Closed philipp-spiess closed 1 year ago

philipp-spiess commented 1 year ago

We're evaluating the use of react-accessible-treeview for Sourcegraph and one issue that stood out for us that happens primarely when we're dealing with very large nested lists is that this library relies on focus() of the branch lists to move content into the viewport. Since branches can be very long (possibly longer than the total viewport height), this causes some unexpected jumping when using arrow keys to navigate as the user agent is trying to move as much of the node that was focused into the viewport as possible.

You can recreate this problem easily on the react-accessible-treeview preview page, here's a video recording from the storybook to demo the issue:

https://user-images.githubusercontent.com/458591/213458970-3330301a-af68-4bed-99dd-ef705097e955.mov

You can see in the video above that sometimes the leaf that is highlight is in the middle of the viewport and the next leaf is clearly within the viewport as well when the unexpected scrolling happens.

To fix this, I've made some changes so that in addition to the tabbable nodes (the one that the focus should move to), we're also keeping track of all leaf nodes.
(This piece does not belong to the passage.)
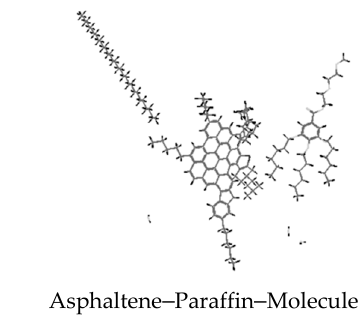
Figure 2. Free-water conglomerate interactions.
We can then use focus({ preventScroll: true }) and manually scroll to the leaf node.

Note that I have put the focus after the scrolling so that in the case of preventScroll being unsupported, the behavior is unchanged.

The test is a bit awkward as jsdom doesn't seem to implement scrollIntoView so we have to spy on focus() and stub scrollIntoView(). I’m happy to make changes if you have other ideas though :)

Test plan

https://user-images.githubusercontent.com/458591/213458273-19f33539-16bc-43e2-a0ac-d6180fd8b949.mov

dgreene1 commented 1 year ago

@mellis481 given that the recreation scenario is likely one that is similar to our flagship product’s scenarios (ie large size of items) this seems to be a fix that we would also want to take advantage of. So can you bring in UIEN-3615 into our current support queue and get it assigned to literally anyone on our team? This is a good opportunity to share knowledge of this library with someone who hasn’t been made familiar yet. My expectation is that they fully understand the well described problem (thanks @philipp-spiess) and then evaluates if the test properly recreates that problem and accurately proves it is fixed. One way to do that is to remove the fix and see that the test fails. I would also expect them to verify that no external props/interfaces have changed without the author seeking prior approval.